Re: WoW security: now better than most banks.

2008-07-05 Thread Anne Lynn Wheeler

Perry E. Metzger wrote:

My bank doesn't provide any sort of authentication for logging in to
bank accounts other than passwords. However, Blizzard now allows you
to get a one time password keychain frob to log in to your World of
Warcraft account.


   


post in thread here a yr ago (1jul07) about financial institutions 
attempting some
(disastrous) deployments in the 99/00 time-frame ... and then instead of 
taking
blame for deployment problems ... there was quickly spreading opinion 
that hardware

tokens weren't practical in the consumer market place
http://www.garlic.com/~lynn/aadsm27.htm#34 The bank fraud blame game

as noted in another post ... the disastrous failures were somewhat a case of
institutional knowledge not permeating different part of the organizations.

banking conferences in the mid-90s were attributing the existing online 
banking
migration to the internet in large part motivated by significant 
customer support

problems with serial port modems (mostly with the serial port part).
****
## WHAT IS REQUIRED
According to the post, what did banking conferences in the mid-90s say largely motivated online banking's migration to the internet? Rely on the post alone.

## RECORDED DATA
****
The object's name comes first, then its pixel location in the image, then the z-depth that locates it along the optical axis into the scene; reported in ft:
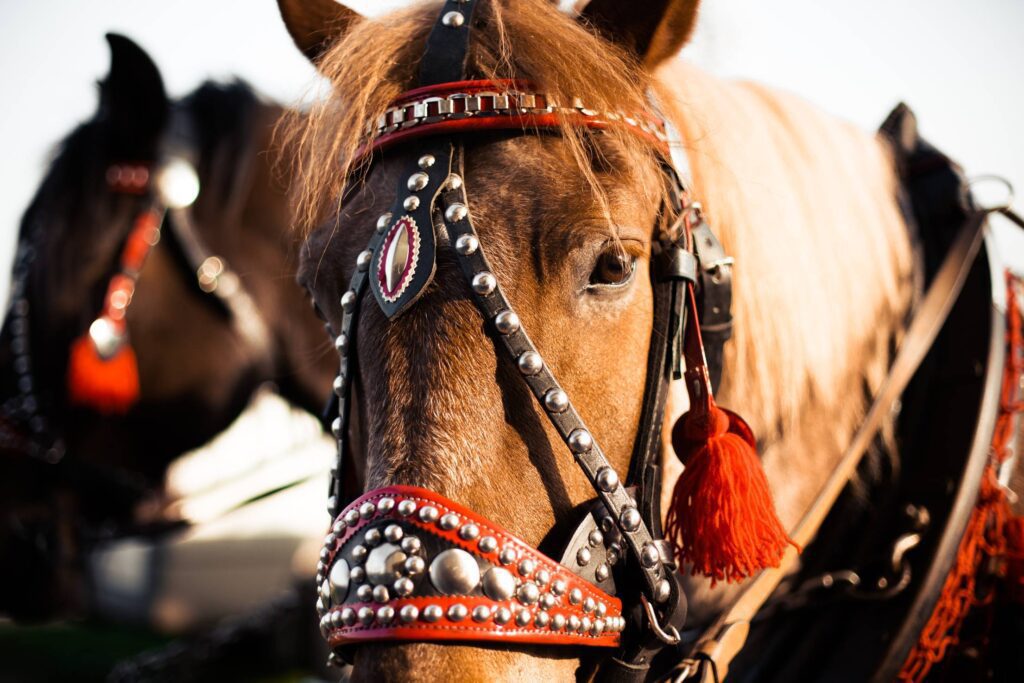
****
## SOLUTION FOR THIS EXERCISE
Significant customer support problems with serial port modems, mostly with the serial port part.